Son günlerde Adana’da alevlenen bir “yönetmenlik” kavgası var. Daha doğrusu bir hak arayışı var. Adana Altın Koza Film Festivali'nde finale kalan “Ceylin” adlı filmin yönetmenlik kavgası, başka bir deyişle yönetmenlerden Ozan Sihay’ın hak arayışı. Ben yönetmenler diye çoğul sözcük kullanıyorum ama afişte tek yönetmen ismi geçiyor. Bu isim Tufan Şimşekcan.

Tufan’ı da Ozan’ı da 10 yılın üstünde bir süredir tanırım. İkisiyle de güzel dostluklarımız, paylaşımlarımız, karşılıklı desteklerimiz oldu. İki yakın dostun, iş arkadaşlığının ve sanat adına kurulan ortaklıklarının bu şekilde bitmesi en azından insani anlamda üzücü. Ancak duygusallığı bir kenara bırakırsam bu konuda Ozan Sihay’dan yana olduğumu hiç lafı kıvırmadan, evirip çevirmeden ifade edebilirim. Ozan dışında başka bir isim de olsaydı duruşum aynı olurdu ve ondan yana taraf olurdum.

Neden tarafım? Daha iyi anlatabilmek için afişte sadece kendi ismi geçen Tufan Şimşekcan’a bir iki soru sormak istiyorum. Tufan açıklama yapmak isterse aynı şekilde köşemde yer verebilirim.

  1. Film başlamadan önce yönetmen olarak Tufan Şimşekcan ve Ozan Sihay isimlerinde karar kılınıp iki isim de bu anlaşmadaki “yönetmen” vasfının altına imza attı mı?
  2. Filmin son sahnesinin çekimlerine kadar Ozan Sihay, yönetmenlik görevini eksiksiz yerine getirdi mi?
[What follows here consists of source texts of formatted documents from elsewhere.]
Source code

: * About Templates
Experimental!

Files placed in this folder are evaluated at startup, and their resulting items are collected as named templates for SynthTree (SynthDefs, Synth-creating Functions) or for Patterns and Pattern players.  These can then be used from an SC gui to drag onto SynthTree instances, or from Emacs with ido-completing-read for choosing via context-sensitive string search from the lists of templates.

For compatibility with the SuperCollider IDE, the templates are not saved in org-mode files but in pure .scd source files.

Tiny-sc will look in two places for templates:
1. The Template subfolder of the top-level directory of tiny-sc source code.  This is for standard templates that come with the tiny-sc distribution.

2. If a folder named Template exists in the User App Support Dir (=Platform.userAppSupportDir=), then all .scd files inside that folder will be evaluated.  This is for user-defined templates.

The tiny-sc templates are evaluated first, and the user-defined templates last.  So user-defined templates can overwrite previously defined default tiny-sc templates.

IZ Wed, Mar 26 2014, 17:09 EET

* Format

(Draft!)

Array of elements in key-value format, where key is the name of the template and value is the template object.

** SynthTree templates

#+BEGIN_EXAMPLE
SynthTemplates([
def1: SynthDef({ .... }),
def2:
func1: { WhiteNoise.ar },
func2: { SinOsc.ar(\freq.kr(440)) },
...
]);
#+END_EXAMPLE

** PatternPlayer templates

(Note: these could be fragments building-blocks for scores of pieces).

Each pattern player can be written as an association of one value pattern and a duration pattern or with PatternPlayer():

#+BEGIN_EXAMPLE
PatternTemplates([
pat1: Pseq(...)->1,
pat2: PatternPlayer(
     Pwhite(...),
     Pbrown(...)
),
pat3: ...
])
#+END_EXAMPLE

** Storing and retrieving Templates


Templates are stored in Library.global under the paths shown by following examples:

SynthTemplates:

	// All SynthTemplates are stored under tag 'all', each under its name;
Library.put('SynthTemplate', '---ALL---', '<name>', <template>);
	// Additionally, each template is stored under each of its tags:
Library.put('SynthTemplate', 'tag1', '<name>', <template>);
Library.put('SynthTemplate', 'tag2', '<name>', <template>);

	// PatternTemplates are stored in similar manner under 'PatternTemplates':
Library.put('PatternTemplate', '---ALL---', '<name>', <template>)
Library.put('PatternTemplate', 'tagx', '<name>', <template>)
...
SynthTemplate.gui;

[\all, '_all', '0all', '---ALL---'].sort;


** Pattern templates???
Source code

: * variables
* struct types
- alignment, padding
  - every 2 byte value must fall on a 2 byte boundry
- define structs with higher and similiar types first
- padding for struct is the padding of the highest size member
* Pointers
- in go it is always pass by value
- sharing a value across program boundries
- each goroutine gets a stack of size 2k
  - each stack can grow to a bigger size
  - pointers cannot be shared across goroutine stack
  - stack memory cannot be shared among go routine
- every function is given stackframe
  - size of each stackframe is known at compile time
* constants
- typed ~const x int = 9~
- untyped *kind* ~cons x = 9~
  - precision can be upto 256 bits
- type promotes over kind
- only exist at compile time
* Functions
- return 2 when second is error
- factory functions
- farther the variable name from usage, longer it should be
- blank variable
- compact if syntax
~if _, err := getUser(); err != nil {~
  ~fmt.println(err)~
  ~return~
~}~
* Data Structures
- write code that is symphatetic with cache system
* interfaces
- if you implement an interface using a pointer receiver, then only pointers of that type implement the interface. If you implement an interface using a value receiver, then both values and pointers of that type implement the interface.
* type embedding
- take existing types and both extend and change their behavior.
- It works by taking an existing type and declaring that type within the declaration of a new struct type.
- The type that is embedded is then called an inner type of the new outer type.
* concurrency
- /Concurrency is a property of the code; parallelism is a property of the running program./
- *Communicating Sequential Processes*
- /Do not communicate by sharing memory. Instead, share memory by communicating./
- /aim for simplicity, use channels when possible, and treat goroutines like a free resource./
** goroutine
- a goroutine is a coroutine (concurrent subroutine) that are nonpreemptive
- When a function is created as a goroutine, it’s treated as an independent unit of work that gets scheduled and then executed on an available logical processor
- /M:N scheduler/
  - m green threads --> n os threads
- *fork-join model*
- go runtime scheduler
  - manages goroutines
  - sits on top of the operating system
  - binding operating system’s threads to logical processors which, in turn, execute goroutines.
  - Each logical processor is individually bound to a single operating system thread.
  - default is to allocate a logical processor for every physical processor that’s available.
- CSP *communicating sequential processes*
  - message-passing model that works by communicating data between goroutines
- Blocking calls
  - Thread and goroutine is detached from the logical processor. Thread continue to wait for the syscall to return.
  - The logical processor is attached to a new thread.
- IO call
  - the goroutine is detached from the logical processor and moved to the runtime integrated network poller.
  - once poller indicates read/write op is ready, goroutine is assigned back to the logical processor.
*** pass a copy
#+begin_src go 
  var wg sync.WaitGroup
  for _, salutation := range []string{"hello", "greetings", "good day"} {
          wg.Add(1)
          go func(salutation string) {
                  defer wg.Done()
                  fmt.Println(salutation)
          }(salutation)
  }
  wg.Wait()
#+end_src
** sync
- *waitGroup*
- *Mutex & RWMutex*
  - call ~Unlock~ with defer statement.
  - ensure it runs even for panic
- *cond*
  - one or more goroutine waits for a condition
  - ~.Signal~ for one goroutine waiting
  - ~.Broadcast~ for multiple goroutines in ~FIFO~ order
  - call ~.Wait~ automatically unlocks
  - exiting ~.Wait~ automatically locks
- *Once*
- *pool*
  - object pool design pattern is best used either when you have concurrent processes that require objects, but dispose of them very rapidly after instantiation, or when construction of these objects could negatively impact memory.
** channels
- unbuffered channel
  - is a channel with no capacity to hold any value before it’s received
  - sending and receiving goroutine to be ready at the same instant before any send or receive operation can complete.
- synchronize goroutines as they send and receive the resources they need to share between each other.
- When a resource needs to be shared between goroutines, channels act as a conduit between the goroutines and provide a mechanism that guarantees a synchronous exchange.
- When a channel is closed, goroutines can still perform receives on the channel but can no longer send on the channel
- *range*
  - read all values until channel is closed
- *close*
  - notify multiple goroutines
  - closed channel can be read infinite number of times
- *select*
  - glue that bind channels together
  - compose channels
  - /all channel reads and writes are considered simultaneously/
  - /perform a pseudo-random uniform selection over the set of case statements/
İki sorunun cevabının da “evet” olduğunu ben çok iyi biliyorum. O halde afişte neden sadece Tufan Şimşekcan ismi var? Bu hak gaspına girmiyor mu? En hafif ifadeyle “Ayıp” değil mi? Böyle bir haksızlık sadece Ozan Sihay’a karşı değil, 1. Yardımcı Yönetmen Polen Ada Öz’e, çekimlerde görev alan oyunculara, teknik ekibe ve tüm çalışanlara karşı da yapılmış olmuyor mu?
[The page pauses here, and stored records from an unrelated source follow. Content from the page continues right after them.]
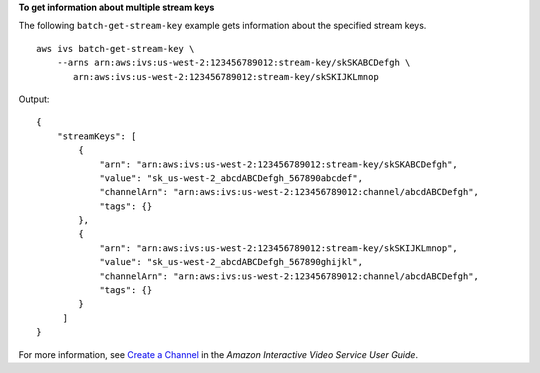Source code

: **To get information about multiple stream keys**

The following ``batch-get-stream-key`` example gets information about the specified stream keys. ::

    aws ivs batch-get-stream-key \
        --arns arn:aws:ivs:us-west-2:123456789012:stream-key/skSKABCDefgh \
           arn:aws:ivs:us-west-2:123456789012:stream-key/skSKIJKLmnop

Output::

    {
        "streamKeys": [
            {
                "arn": "arn:aws:ivs:us-west-2:123456789012:stream-key/skSKABCDefgh",
                "value": "sk_us-west-2_abcdABCDefgh_567890abcdef",
                "channelArn": "arn:aws:ivs:us-west-2:123456789012:channel/abcdABCDefgh",
                "tags": {}
            },
            {
                "arn": "arn:aws:ivs:us-west-2:123456789012:stream-key/skSKIJKLmnop",
                "value": "sk_us-west-2_abcdABCDefgh_567890ghijkl",
                "channelArn": "arn:aws:ivs:us-west-2:123456789012:channel/abcdABCDefgh",
                "tags": {}
            }
         ]
    }

For more information, see `Create a Channel <https://docs.aws.amazon.com/ivs/latest/userguide/GSIVS-create-channel.html>`__ in the *Amazon Interactive Video Service User Guide*.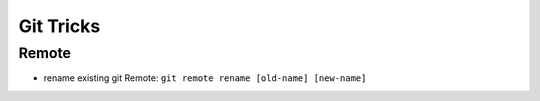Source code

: Git Tricks
===========

Remote
-------

* rename existing git Remote: ``git remote rename [old-name] [new-name]``

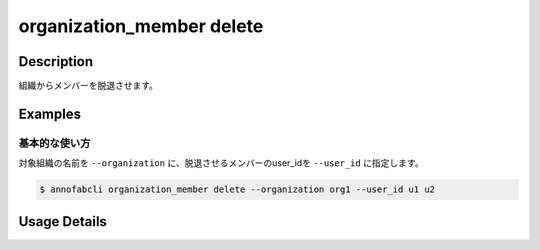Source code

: ==========================================
organization_member delete
==========================================

Description
=================================
組織からメンバーを脱退させます。


Examples
=================================


基本的な使い方
--------------------------

対象組織の名前を ``--organization`` に、脱退させるメンバーのuser_idを ``--user_id`` に指定します。


.. code-block::

    $ annofabcli organization_member delete --organization org1 --user_id u1 u2 


Usage Details
=================================

.. argparse::
   :ref: annofabcli.organization_member.delete_organization_member.add_parser
   :prog: annofabcli organization_member delete
   :nosubcommands:
   :nodefaultconst:
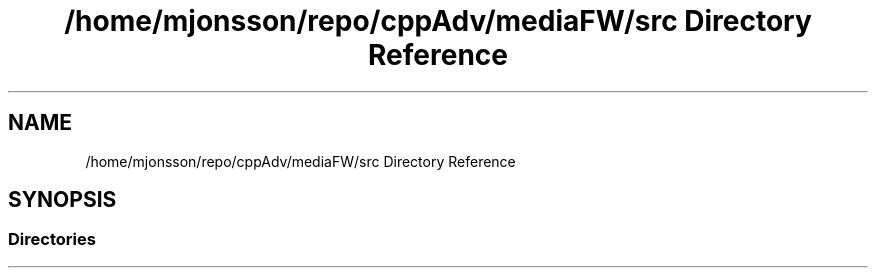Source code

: .TH "/home/mjonsson/repo/cppAdv/mediaFW/src Directory Reference" 3 "Mon Oct 15 2018" "mediaFW" \" -*- nroff -*-
.ad l
.nh
.SH NAME
/home/mjonsson/repo/cppAdv/mediaFW/src Directory Reference
.SH SYNOPSIS
.br
.PP
.SS "Directories"

.in +1c
.in -1c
Şöyle de bir konu var ki ne kadar başarılı bir sinema projesi olursa olsun sponsor ve maddi destek olmadan o projeyi hayata geçiremezsiniz. Bu projede tüm Adana halkının maddi manevi desteğini sağlayan kişi Ozan Sihay değil mi?

Bir başka konu ise filmin festivalden nasıl bir sonuçla çıkacağı. Jüri üyeleri oylarını kullanırken bir kavgaya taraf olma kaygısı yaşayacaklar mı? Film ödül alırsa “Tufan Şimşekcan” bunu tamamen kendi yönetmenliğinin başarısı olarak lanse etmeyi kendine yedirebilecek mi?

Bunu zaman gösterecek elbet. Ancak sonuç ne olursa olsun insanların emeğinin karşılığını sırtlarından bıçaklayarak verme yoluna giren Tufan Şimşekcan daha ilk uzun metrajlı filminde kendisi de harakiri yapmış durumda.

Ben hala Tufan ve Ozan’ın en azından geçmişteki dostlukları ve iş birliktelikleri adına ortak bir zeminde buluşup bu kavgaya son verecekleri ümidini taşıyorum. Çözüm bu olmazsa, yargının kararına saygı duymaktan başka çare kalmayacak.